IEEE 1394 FireWire host controllers and peripheral stack
Kernel support for IEEE 1394, better known as FireWire or i.Link: a high-speed serial bus Apple, Sony, and others pushed in the late 1990s and 2000s for camcorders, external drives, and pro-audio interfaces. Mainstream PCs and Macs dropped FireWire during the 2010s (Apple's last built-in port shipped in 2012), but the bus survives in pro-audio, broadcast, and industrial camera setups.
recommendation
Worth keeping but documenting its legacy status. Although consumer FireWire is long gone, the subsystem is still genuinely maintained: core fixes landed in 2026 and quirks for hardware like the MOTU Audio Express were added in late 2025. Vendors such as StarTech still sell new PCIe FireWire cards aimed at keeping older pro-audio and industrial peripherals alive, so the userbase is small but real. An annotation flagging it as a low-volume legacy subsystem would help future maintainers without justifying removal today.
repository signals
sources
- lore.kernel.org
`drivers/firewire/core-device.c` was still receiving upstream fixes in 2026, indicating active maintenance rather than abandonment.
- lore.kernel.org
Recent FireWire core work added quirks for MOTU Audio Express hardware, showing real device support for legacy/pro-audio deployments.
- startech.com
Vendor catalog pages in 2026 still list new FireWire add-in cards and explicitly market them for extending the life of FireWire devices, so new hardware was still being sold in/around 2025.
- en.wikipedia.org
FireWire remained in niche uses such as industrial systems and professional audio, while mainstream consumer platforms phased it out during the 2010s; Apple’s last computers with built-in FireWire shipped in 2012.
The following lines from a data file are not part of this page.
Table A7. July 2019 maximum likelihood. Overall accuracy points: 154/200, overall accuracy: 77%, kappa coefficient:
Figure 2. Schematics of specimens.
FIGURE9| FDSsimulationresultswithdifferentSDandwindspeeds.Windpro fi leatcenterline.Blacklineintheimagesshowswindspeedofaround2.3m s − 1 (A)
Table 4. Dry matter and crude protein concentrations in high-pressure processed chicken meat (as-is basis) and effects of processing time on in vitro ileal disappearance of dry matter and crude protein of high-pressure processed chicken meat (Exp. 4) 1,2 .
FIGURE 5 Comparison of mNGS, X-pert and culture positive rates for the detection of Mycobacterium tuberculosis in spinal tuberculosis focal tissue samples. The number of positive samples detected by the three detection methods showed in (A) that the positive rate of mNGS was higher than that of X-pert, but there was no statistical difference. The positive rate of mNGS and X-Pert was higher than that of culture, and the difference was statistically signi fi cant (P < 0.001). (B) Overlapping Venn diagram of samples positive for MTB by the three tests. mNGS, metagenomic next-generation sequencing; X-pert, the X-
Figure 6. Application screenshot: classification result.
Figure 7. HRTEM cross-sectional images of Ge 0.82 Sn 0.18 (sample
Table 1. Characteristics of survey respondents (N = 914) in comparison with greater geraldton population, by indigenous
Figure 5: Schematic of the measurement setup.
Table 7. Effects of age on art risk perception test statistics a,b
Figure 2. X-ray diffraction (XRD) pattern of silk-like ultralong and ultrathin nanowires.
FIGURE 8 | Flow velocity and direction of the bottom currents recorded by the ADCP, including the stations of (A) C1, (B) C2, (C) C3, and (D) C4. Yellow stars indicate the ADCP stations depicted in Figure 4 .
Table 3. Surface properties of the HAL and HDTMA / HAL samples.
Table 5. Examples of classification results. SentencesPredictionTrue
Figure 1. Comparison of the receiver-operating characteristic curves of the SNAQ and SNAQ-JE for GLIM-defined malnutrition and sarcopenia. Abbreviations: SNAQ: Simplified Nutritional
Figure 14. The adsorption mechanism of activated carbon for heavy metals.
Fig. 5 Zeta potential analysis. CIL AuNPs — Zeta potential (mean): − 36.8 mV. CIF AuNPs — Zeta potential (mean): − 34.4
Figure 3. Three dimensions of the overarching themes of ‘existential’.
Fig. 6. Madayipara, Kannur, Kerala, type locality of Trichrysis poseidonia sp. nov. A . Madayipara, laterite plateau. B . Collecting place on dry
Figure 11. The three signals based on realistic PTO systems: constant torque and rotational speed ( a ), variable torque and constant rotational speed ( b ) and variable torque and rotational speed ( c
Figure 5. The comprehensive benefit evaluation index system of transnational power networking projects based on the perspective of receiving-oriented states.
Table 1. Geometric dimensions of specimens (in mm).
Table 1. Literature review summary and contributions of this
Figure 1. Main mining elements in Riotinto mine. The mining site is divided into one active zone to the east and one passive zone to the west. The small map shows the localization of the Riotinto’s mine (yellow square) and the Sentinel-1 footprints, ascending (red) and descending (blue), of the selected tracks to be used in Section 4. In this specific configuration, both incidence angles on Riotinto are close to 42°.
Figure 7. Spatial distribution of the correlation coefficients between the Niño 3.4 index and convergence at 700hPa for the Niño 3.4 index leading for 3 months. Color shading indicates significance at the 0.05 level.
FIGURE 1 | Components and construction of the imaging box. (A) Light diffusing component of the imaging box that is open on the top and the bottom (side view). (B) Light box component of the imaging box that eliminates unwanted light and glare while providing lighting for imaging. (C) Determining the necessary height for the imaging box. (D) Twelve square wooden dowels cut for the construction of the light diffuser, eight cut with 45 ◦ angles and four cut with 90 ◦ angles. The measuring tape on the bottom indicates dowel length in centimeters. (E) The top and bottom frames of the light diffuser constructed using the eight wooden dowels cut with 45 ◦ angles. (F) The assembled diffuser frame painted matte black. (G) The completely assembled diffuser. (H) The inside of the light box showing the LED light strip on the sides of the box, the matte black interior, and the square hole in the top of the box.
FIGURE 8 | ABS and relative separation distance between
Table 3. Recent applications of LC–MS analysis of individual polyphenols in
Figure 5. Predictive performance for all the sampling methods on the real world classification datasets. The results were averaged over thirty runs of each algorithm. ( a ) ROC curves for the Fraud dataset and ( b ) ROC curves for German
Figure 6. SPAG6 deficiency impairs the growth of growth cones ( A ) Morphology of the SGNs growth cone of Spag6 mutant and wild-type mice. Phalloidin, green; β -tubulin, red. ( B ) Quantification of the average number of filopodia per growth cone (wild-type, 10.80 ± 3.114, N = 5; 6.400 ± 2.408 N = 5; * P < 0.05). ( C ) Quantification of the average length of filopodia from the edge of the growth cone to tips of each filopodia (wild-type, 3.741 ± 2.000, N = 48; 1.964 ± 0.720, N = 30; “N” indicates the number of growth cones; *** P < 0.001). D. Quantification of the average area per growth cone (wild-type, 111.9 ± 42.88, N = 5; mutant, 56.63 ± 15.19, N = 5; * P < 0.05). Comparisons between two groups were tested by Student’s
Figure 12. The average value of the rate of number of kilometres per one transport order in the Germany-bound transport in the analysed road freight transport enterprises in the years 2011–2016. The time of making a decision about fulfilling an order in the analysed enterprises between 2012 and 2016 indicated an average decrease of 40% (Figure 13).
codex reasoning notes (technical)
Real driver subtree with active code and module entry points. `lore_file_timeline` and `lore_activity` showed steady 2024-2026 patch traffic, including device-specific quirks and core cleanups, so removal is not justified. Web search opened StarTech’s current FireWire cards page and Wikipedia’s IEEE 1394 page for present-day sales and deployment context. I attempted removal-talk discovery via `lore_regex` twice and `lei`, but the regex queries timed out and `lei` was blocked by the sandbox; confidence is therefore reduced slightly. Overall this looks like a legacy but still-maintained subsystem serving low-volume professional/industrial users, so keep it but annotate its niche/legacy status.